Rettig ha dejado de sonreír.

—Una paciente —responde en voz baja—. Está internada, se llama Margit. Pero no es tan vieja como aparenta.

—¿No? La he visto junto a la verja. Se queda mirando a los niños.

—Lo hace desde que abrieron la escuela infantil —explica Rettig—. Cuando la dejan salir al jardín va siempre allí y se queda junto a la verja.

—¿Le gustan los niños?

Rettig guarda silencio de nuevo.

—Margit tenía tres hijos —dice al cabo de un rato—. Estaba casada con un cultivador de patatas de Blekinge… Eso fue hace veinticinco años. Su marido solía marcharse de la granja los viernes para ir a reunirse con sus clientes en la ciudad.
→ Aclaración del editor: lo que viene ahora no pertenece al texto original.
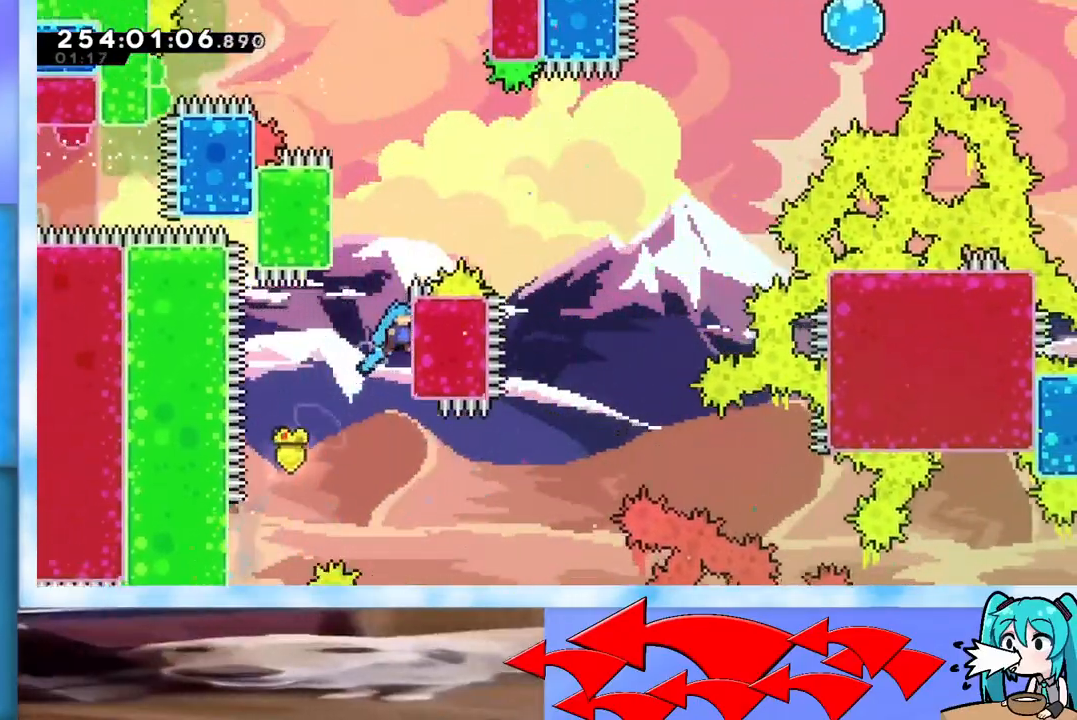
{"keys": ["jump", "right"], "events": [[17, "left", "down"], [67, "jump", "down"], [67, "right", "up"], [200, "jump", "up"], [233, "left", "up"], [233, "right", "down"], [284, "jump", "down"]]}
Pero un día Margit se enteró a través de una vecina de que él tenía una habitación en el hotel de la ciudad, una habitación para verse con una amiga… quizá con varias. Así que se dirigió al armario de las armas y cogió la escopeta de su marido.

Jan lo mira fijamente.

—¿Fue al hotel y le disparó?

Rettig niega con la cabeza.

—Se llevó a los niños al establo y les disparó. Primero a los dos mayores, un tiro a cada uno, luego cargó la escopeta y le disparó al más pequeño… —Rettig suspira—. Lleva encerrada desde entonces.

Se hace el silencio en la habitación. Rettig deja de comer. Se sacude, como si deseara olvidar todo lo que ha relatado, y prosigue:

—Pero a Margit la tienen apartada de tus niños de la escuela infantil, no hay por qué preocuparse. La mantienen alejada de todos los niños.

Jan abre la boca lentamente.

—No quiero saber más.

—Ahora ya lo sabes —responde Rettig en voz baja—. Hay muchas cosas de la gente que te rodea que uno preferiría no saber… Yo sé demasiado.

—¿De los pacientes?

—De todo el mundo.

Jan asiente despacio. Piensa en los libros ilustrados que ha ocultado en la cocina. Él tiene sus propios secretos.

—Y lo que hay que introducir —dice Jan— son solo cartas. ¿Nada más?

—Ni drogas, ni armas, solo cartas —contesta Rettig, y añade—: ¿Qué te imaginas, Jan? Yo trabajo allí dentro. ¿Crees que deseo que gente como Ivan Rössel consiga drogas o cuchillos?